Reputation: 83
Hi all. I am working on a dataframe (picture above) with over 18000 observations. What I'd like to do is to get the text in the column 'review' one after the other and then do a word count later on it. At the moment I have been trying to iterate over it but I have been getting error like "TypeError: 'float' object is not iterable"
. Here is the code I used:
def tokenize(text):
for row in text:
for i in row:
if i is not None:
words = i.lower().split()
return words
else:
return None
data['review_two'] = data['review'].apply(tokenize)
Now my question is: how do I iterate effectively and efficiently over the column 'review' so that I can now preprocess each row one after the other before I now perform word count on it?

▶ _Dataset extract_:

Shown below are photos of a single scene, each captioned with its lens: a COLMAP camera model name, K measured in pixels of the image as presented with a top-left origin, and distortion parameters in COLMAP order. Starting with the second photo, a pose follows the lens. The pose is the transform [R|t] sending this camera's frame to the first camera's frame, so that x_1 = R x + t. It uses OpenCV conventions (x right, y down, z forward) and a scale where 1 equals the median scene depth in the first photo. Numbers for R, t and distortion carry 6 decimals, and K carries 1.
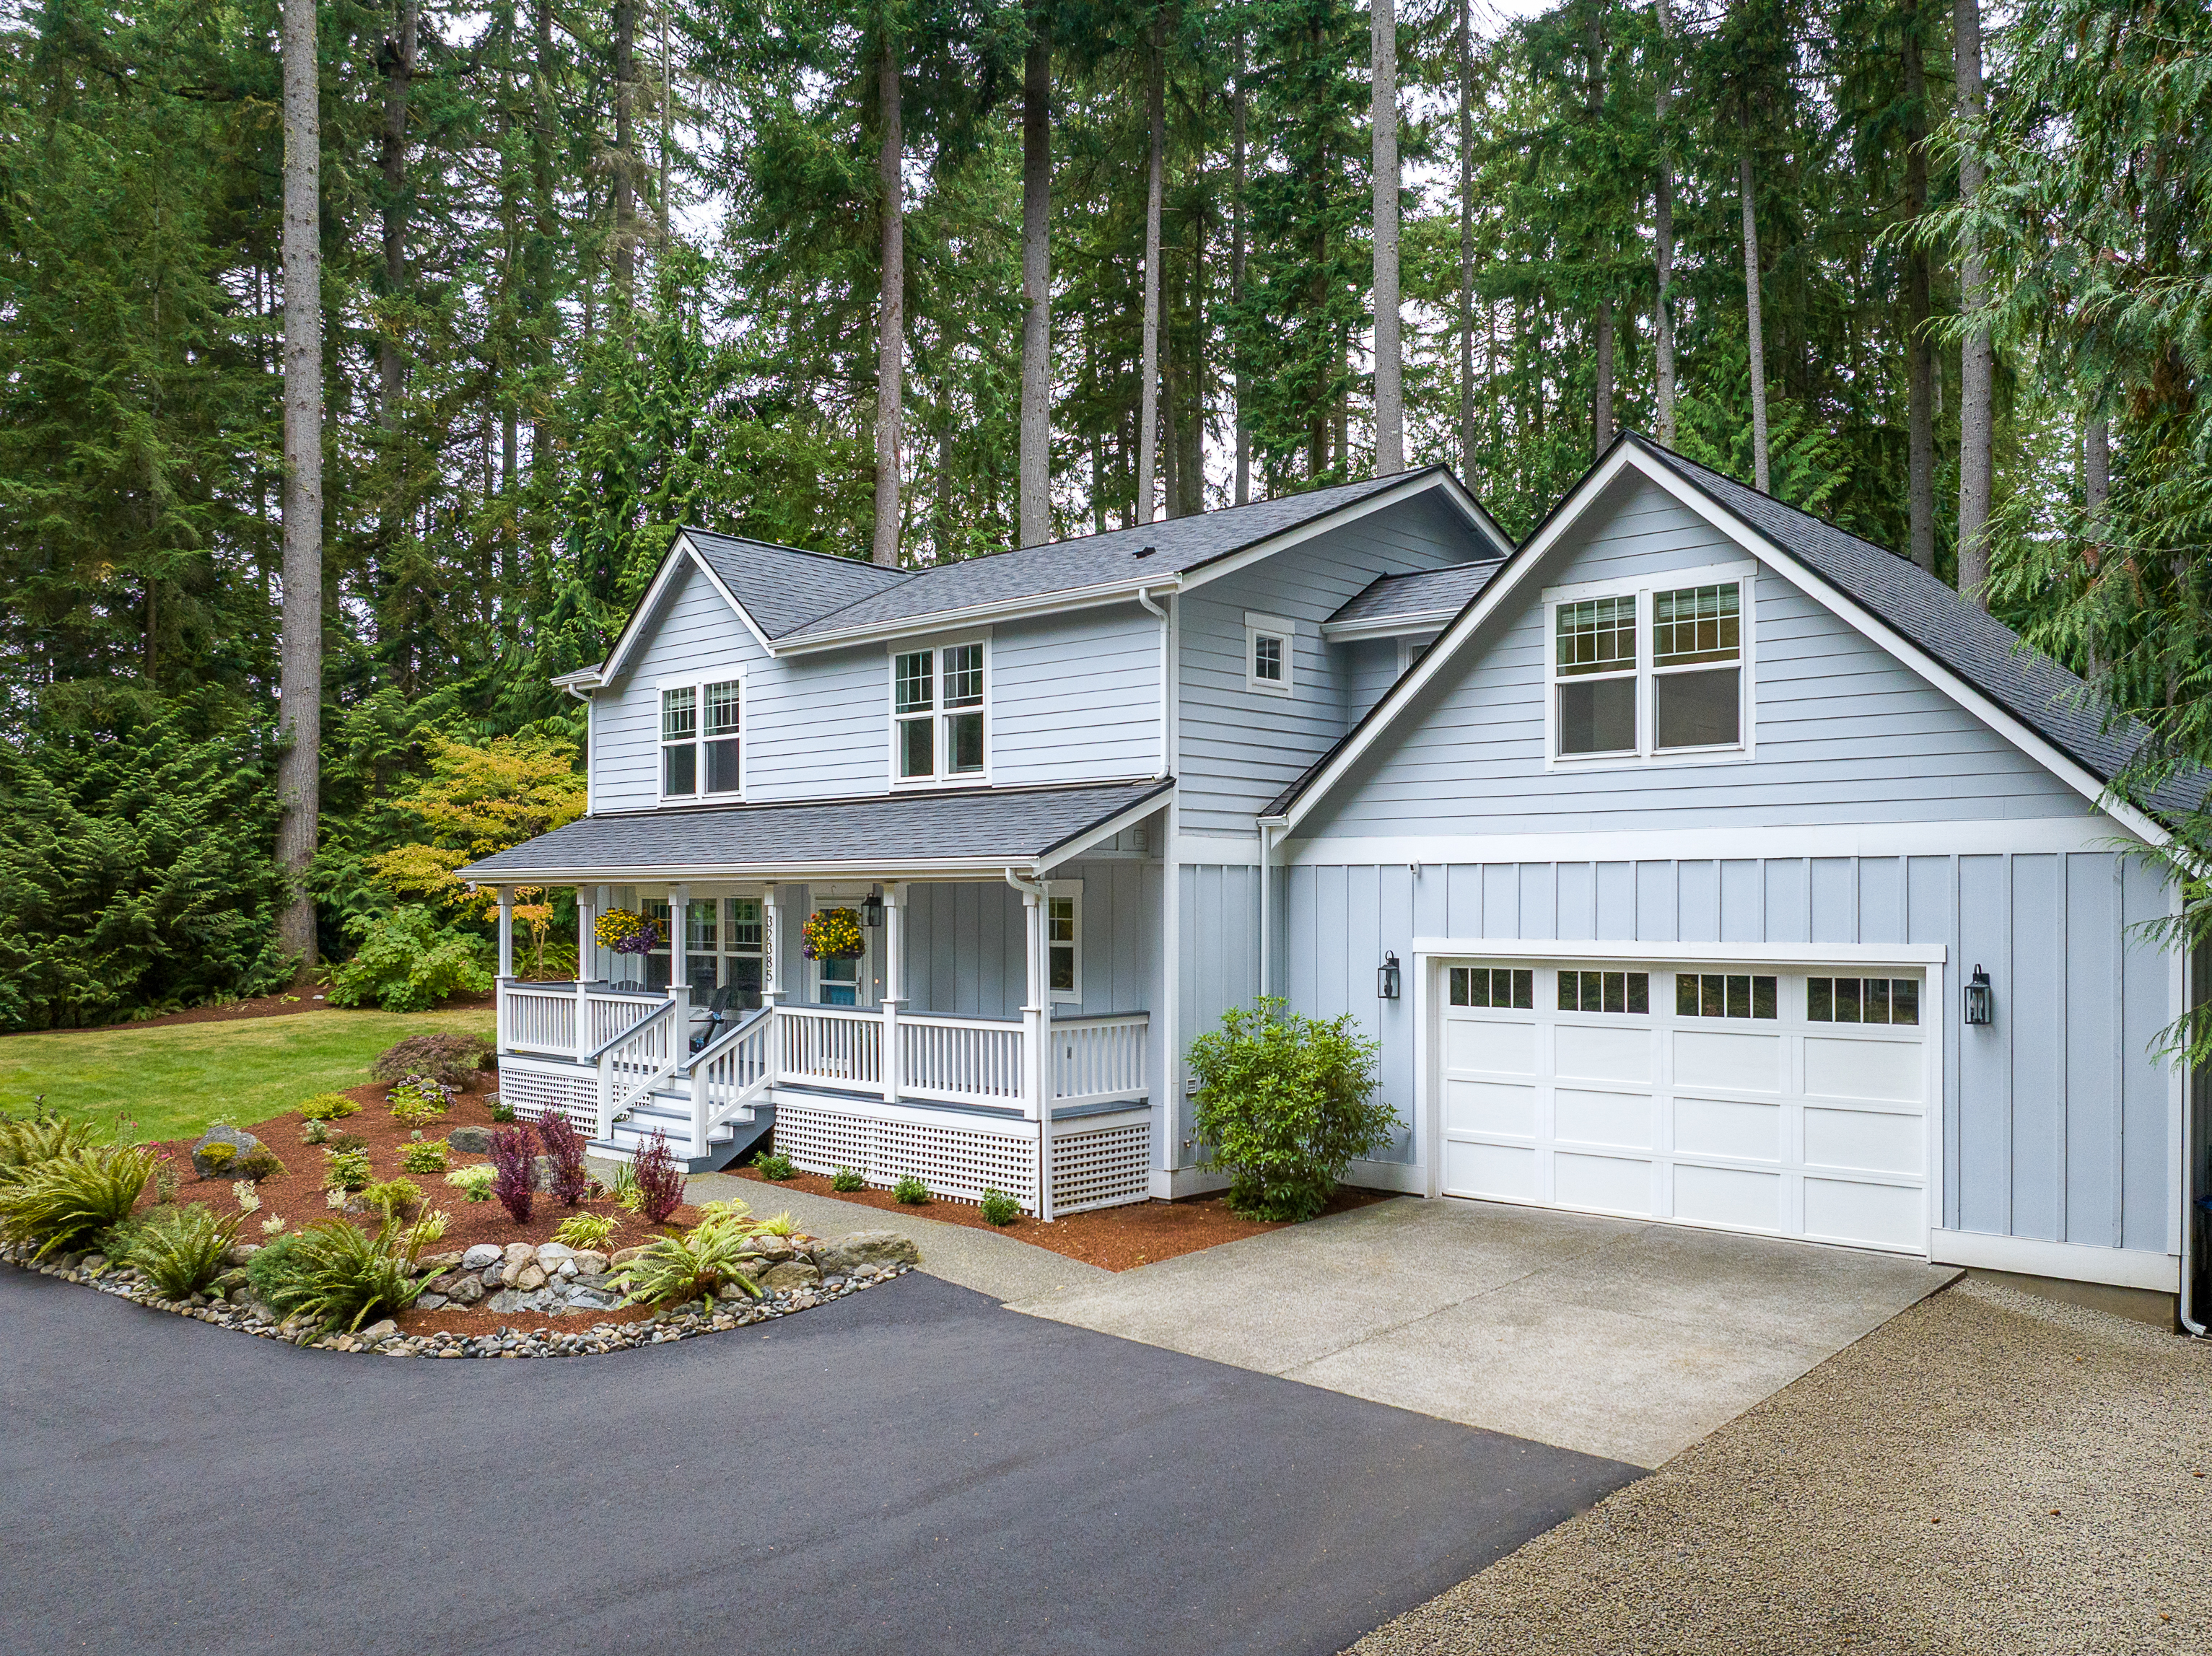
lens RADIAL K [[1543.1, 0, 1114.8], [0, 1543.1, 898.6], [0, 0, 1]] dist [-0.050230, 0.000784]
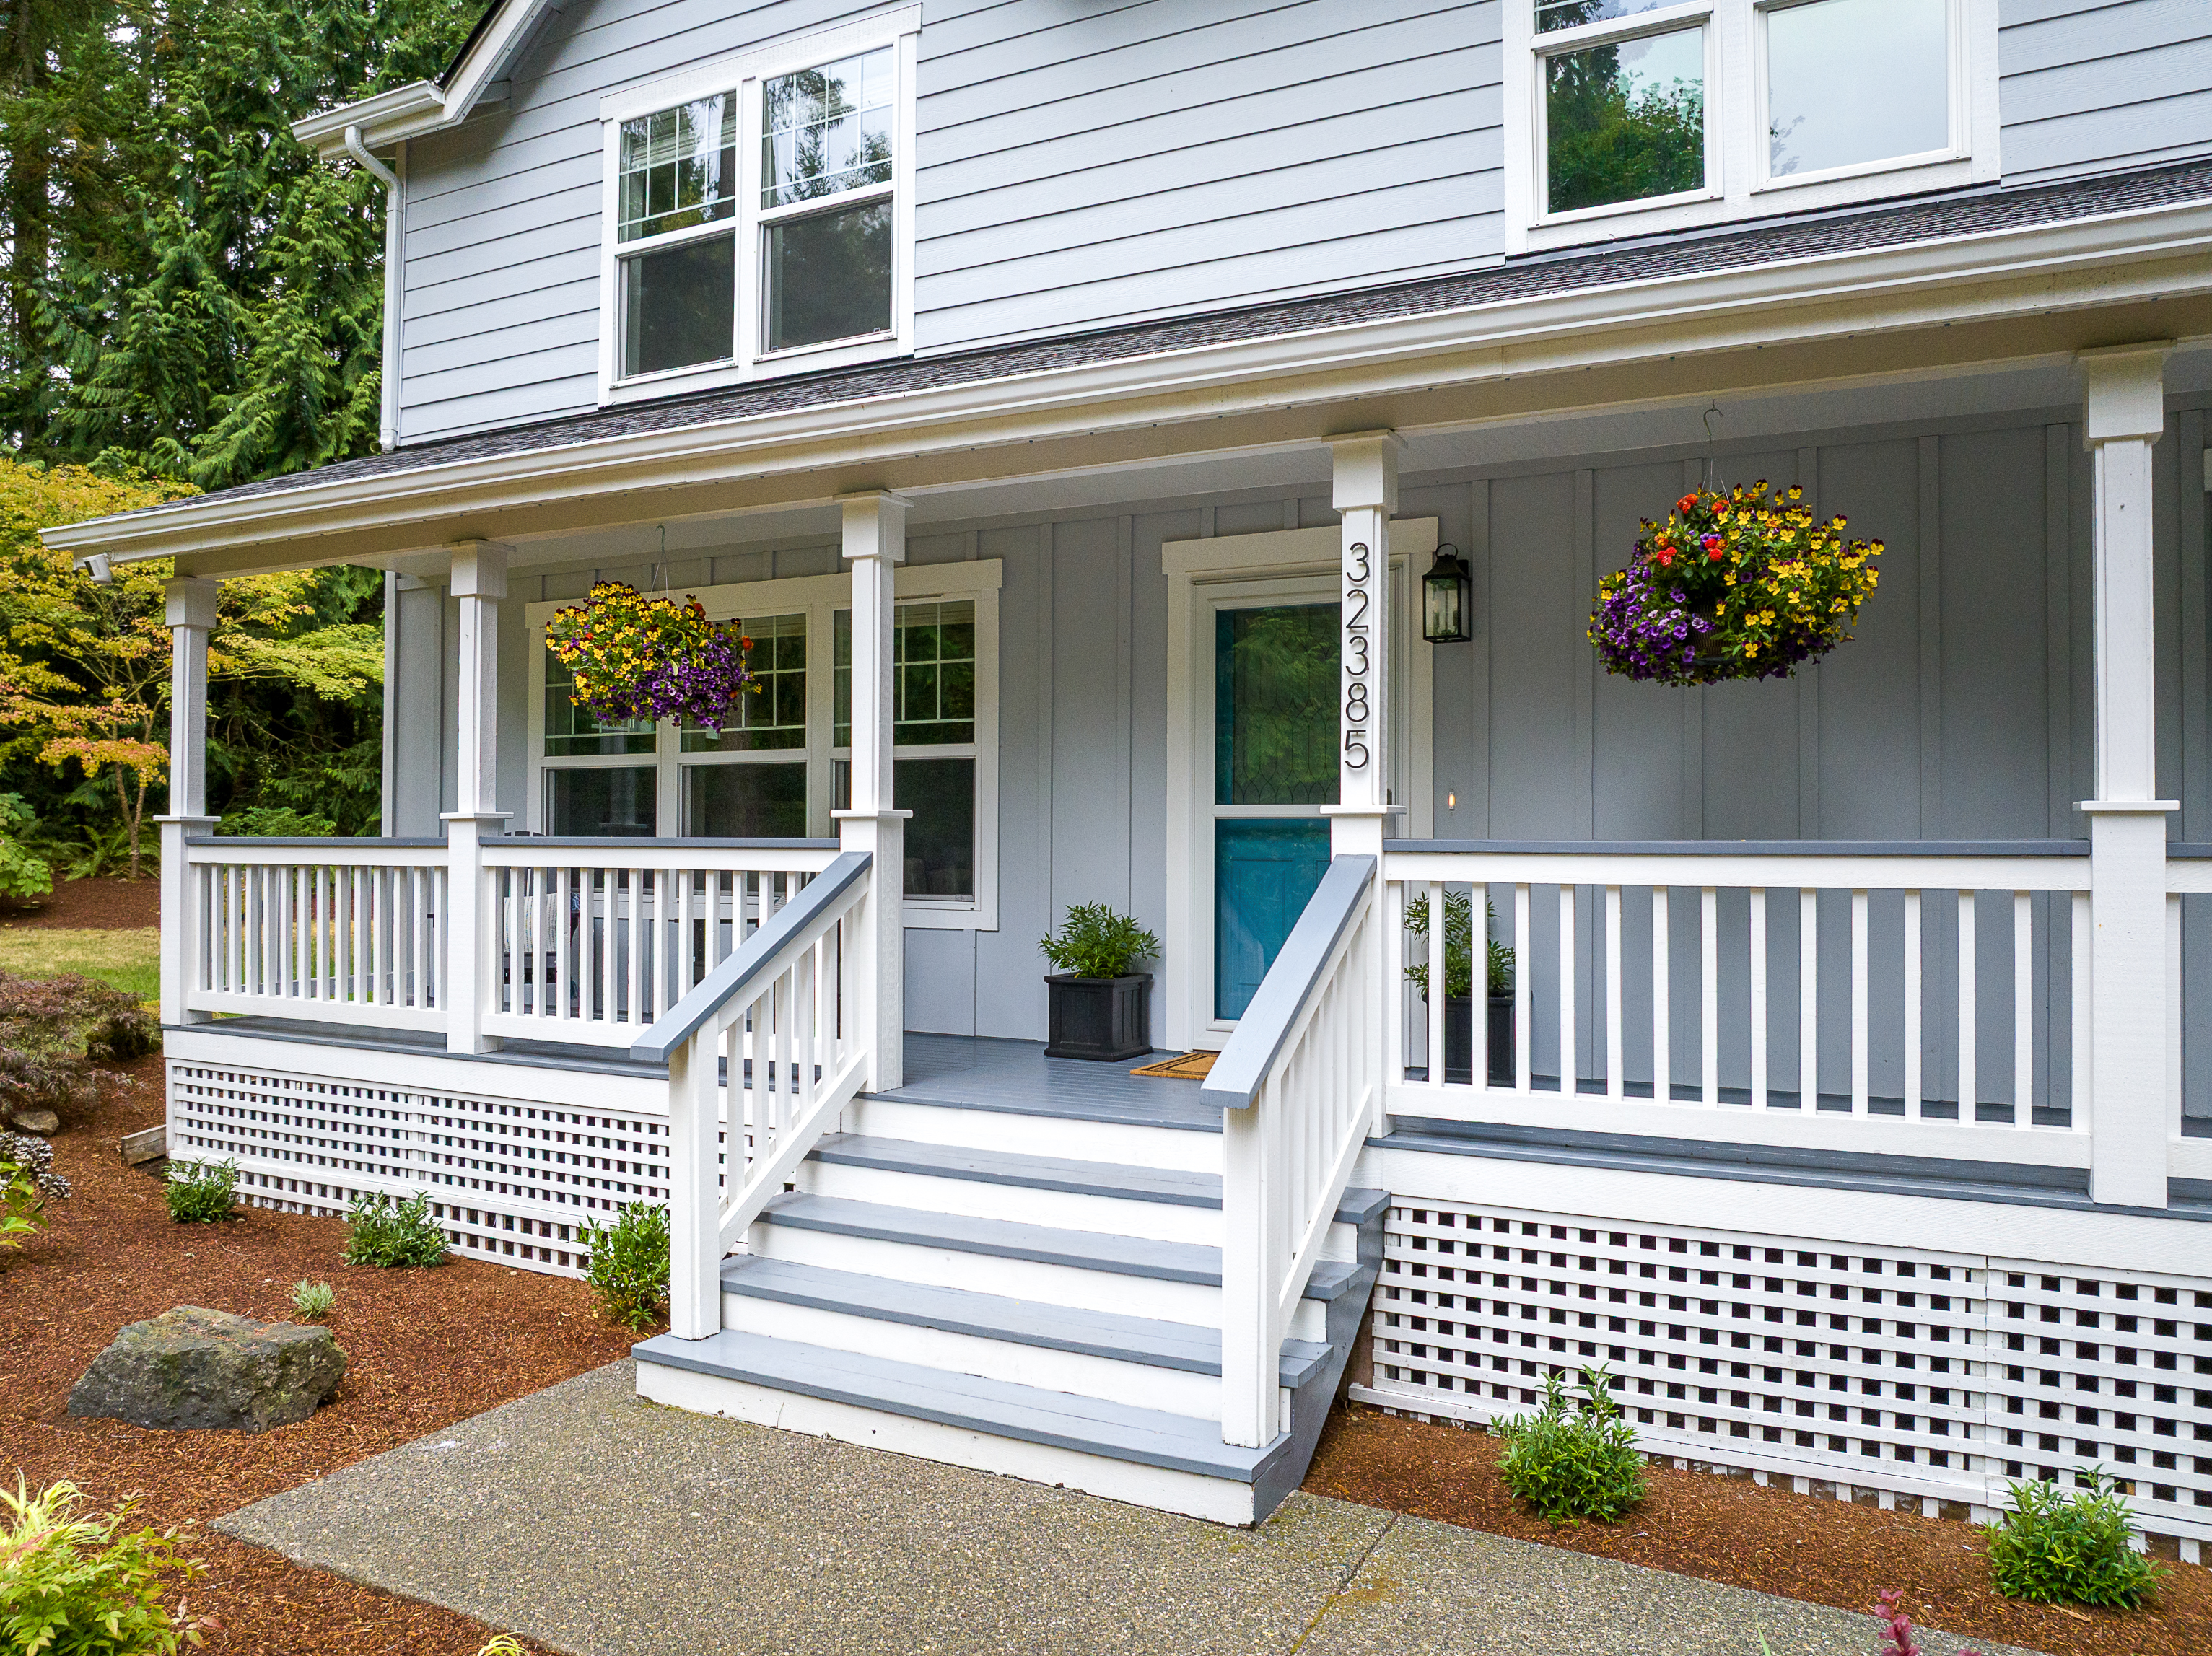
lens RADIAL K [[1580.3, 0, 1106.0], [0, 1580.3, 828.0], [0, 0, 1]] dist [-0.060062, 0.035346]
pose [[0.970140, 0.010829, 0.242303, -0.271820], [-0.010508, 0.999941, -0.002619, 0.052179], [-0.242317, -0.000005, 0.970197, 0.575673]]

▶ _Assigned task A_:
According to the forum post about iterating over a dataframe column, how many observations does the dataframe have?
▶ _Assigned task B_:
From the forum post about iterating over a dataframe column, copy the stretch from "return words" through "count on it?".

▶ _Exercise response A_:
Over 18000.

▶ _Exercise response B_:
return words
else:
return None
data['review_two'] = data['review'].apply(tokenize)
Now my question is: how do I iterate effectively and efficiently over the column 'review' so that I can now preprocess each row one after the other before I now perform word count on it?